### [THE DATA]
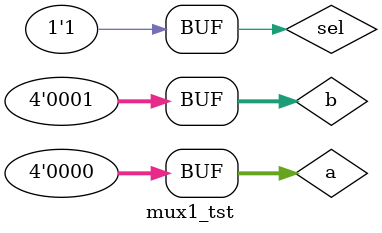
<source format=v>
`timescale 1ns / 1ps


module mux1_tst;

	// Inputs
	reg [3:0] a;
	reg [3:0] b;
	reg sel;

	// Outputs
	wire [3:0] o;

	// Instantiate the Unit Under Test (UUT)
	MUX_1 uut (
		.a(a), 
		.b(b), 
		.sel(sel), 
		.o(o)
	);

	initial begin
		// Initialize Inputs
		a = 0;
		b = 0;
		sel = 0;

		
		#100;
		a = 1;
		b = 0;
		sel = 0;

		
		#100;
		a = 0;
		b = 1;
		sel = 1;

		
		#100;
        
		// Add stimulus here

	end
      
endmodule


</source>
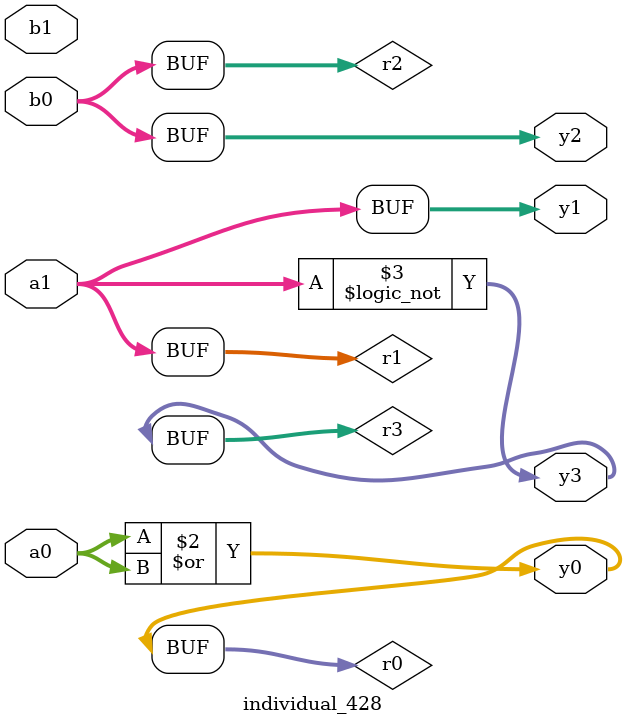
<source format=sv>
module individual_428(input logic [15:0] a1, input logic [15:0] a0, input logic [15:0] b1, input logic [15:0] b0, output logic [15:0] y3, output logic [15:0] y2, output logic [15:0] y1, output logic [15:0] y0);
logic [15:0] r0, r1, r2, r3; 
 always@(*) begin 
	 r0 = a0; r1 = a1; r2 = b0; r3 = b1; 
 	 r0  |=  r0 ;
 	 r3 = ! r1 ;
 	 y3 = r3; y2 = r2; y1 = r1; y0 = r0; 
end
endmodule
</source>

### [EXERCISE OBJECTIVE]
Return the full listing above exactly as written, and omit the pictures.

### [RESULT OF THIS TASK]
<source format=v>
`timescale 1ns / 1ps


module mux1_tst;

	// Inputs
	reg [3:0] a;
	reg [3:0] b;
	reg sel;

	// Outputs
	wire [3:0] o;

	// Instantiate the Unit Under Test (UUT)
	MUX_1 uut (
		.a(a), 
		.b(b), 
		.sel(sel), 
		.o(o)
	);

	initial begin
		// Initialize Inputs
		a = 0;
		b = 0;
		sel = 0;

		
		#100;
		a = 1;
		b = 0;
		sel = 0;

		
		#100;
		a = 0;
		b = 1;
		sel = 1;

		
		#100;
        
		// Add stimulus here

	end
      
endmodule


</source>
<source format=sv>
module individual_428(input logic [15:0] a1, input logic [15:0] a0, input logic [15:0] b1, input logic [15:0] b0, output logic [15:0] y3, output logic [15:0] y2, output logic [15:0] y1, output logic [15:0] y0);
logic [15:0] r0, r1, r2, r3; 
 always@(*) begin 
	 r0 = a0; r1 = a1; r2 = b0; r3 = b1; 
 	 r0  |=  r0 ;
 	 r3 = ! r1 ;
 	 y3 = r3; y2 = r2; y1 = r1; y0 = r0; 
end
endmodule
</source>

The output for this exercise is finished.